Please update the lines starting at the one that contains "scientific name: Danaus plexippus" and ending at the final line, replacing "common name" with "vernacular name" and keeping everything else unchanged.

Collected data entries:
>> start

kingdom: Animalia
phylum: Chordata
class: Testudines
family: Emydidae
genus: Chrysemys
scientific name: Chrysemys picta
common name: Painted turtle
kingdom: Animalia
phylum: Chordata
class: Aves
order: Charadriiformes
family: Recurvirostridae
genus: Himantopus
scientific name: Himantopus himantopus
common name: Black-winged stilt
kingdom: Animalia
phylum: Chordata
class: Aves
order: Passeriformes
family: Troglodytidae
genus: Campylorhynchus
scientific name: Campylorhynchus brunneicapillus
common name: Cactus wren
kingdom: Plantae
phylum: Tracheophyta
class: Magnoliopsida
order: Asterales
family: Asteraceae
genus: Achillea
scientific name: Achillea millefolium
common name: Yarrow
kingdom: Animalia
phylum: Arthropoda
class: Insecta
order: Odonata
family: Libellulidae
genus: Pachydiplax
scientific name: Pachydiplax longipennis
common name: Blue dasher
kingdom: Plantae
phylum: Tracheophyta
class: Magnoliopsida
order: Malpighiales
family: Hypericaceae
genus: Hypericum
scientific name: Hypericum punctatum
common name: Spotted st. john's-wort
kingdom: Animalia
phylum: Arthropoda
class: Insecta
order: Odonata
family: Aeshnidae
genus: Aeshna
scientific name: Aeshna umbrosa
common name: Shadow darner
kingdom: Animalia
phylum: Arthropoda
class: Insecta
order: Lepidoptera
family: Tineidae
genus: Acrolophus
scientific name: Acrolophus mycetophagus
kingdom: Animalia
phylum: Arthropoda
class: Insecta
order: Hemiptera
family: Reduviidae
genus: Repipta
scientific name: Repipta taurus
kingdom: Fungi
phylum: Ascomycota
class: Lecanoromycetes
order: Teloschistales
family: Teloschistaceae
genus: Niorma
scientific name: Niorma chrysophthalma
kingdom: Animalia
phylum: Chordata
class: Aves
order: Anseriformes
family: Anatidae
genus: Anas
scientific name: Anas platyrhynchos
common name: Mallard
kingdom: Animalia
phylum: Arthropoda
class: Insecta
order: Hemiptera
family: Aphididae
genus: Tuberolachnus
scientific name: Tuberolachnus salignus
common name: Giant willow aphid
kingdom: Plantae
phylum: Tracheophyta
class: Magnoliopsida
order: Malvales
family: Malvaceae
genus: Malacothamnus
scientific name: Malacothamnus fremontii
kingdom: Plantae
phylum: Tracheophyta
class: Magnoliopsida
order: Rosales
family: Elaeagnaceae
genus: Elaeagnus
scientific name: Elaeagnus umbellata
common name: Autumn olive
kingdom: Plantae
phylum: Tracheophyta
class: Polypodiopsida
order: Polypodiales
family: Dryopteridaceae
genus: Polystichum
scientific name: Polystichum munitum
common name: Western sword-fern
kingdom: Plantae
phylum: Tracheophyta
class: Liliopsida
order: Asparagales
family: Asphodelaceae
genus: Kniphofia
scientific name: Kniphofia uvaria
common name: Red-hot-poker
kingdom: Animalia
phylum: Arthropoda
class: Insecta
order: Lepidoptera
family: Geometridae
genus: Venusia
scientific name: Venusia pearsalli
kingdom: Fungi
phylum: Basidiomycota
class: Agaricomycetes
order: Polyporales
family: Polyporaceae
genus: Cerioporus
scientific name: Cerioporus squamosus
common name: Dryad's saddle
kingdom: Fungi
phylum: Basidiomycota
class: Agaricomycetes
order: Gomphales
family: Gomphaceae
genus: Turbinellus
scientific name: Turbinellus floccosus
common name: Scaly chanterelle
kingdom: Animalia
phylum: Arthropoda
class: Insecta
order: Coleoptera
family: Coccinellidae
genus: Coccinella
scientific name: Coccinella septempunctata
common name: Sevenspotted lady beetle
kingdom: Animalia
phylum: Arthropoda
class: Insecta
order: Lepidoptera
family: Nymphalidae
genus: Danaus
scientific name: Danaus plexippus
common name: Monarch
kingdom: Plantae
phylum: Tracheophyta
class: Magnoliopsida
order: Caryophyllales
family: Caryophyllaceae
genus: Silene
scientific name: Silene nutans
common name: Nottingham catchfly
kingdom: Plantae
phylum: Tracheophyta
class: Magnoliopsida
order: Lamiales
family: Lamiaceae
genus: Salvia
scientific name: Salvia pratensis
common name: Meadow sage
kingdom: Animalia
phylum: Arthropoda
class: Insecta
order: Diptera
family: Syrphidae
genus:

>> end

TASK SOLUTION:
scientific name: Danaus plexippus
vernacular name: Monarch
kingdom: Plantae
phylum: Tracheophyta
class: Magnoliopsida
order: Caryophyllales
family: Caryophyllaceae
genus: Silene
scientific name: Silene nutans
vernacular name: Nottingham catchfly
kingdom: Plantae
phylum: Tracheophyta
class: Magnoliopsida
order: Lamiales
family: Lamiaceae
genus: Salvia
scientific name: Salvia pratensis
vernacular name: Meadow sage
kingdom: Animalia
phylum: Arthropoda
class: Insecta
order: Diptera
family: Syrphidae
genus:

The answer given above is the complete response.